§ Record extracts:
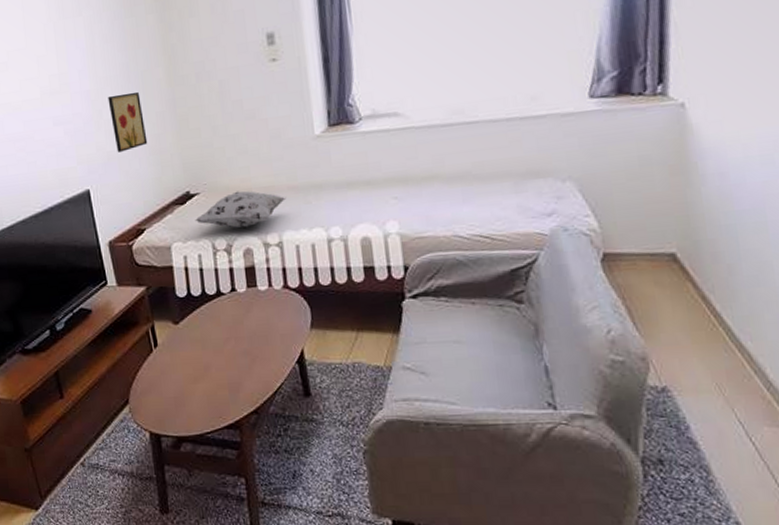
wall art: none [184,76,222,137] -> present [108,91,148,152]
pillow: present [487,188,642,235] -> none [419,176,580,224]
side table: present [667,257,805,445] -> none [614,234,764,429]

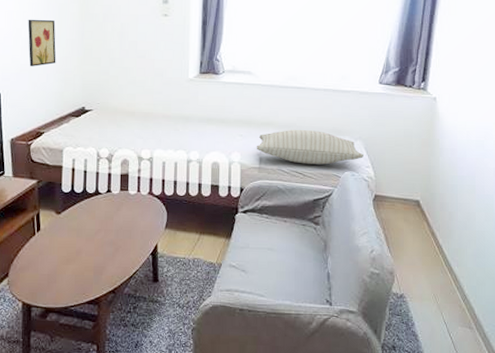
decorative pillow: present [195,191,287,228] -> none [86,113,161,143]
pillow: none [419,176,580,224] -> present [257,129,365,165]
...
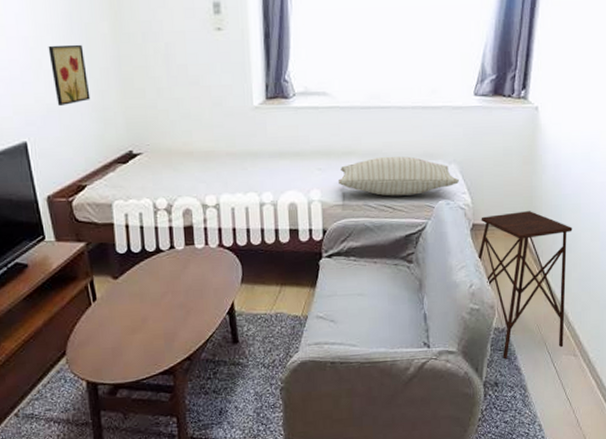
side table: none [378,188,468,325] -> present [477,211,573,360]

§ Work item: Copy word for word the span of the records above that begins at the line with "wall art: none" and ends at the line with "pillow: none [419,176,580,224]", including those two lines but not the pictures.

§ Expected answer:
wall art: none [184,76,222,137] -> present [108,91,148,152]
pillow: present [487,188,642,235] -> none [419,176,580,224]
side table: present [667,257,805,445] -> none [614,234,764,429]

decorative pillow: present [195,191,287,228] -> none [86,113,161,143]
pillow: none [419,176,580,224] -> present [257,129,365,165]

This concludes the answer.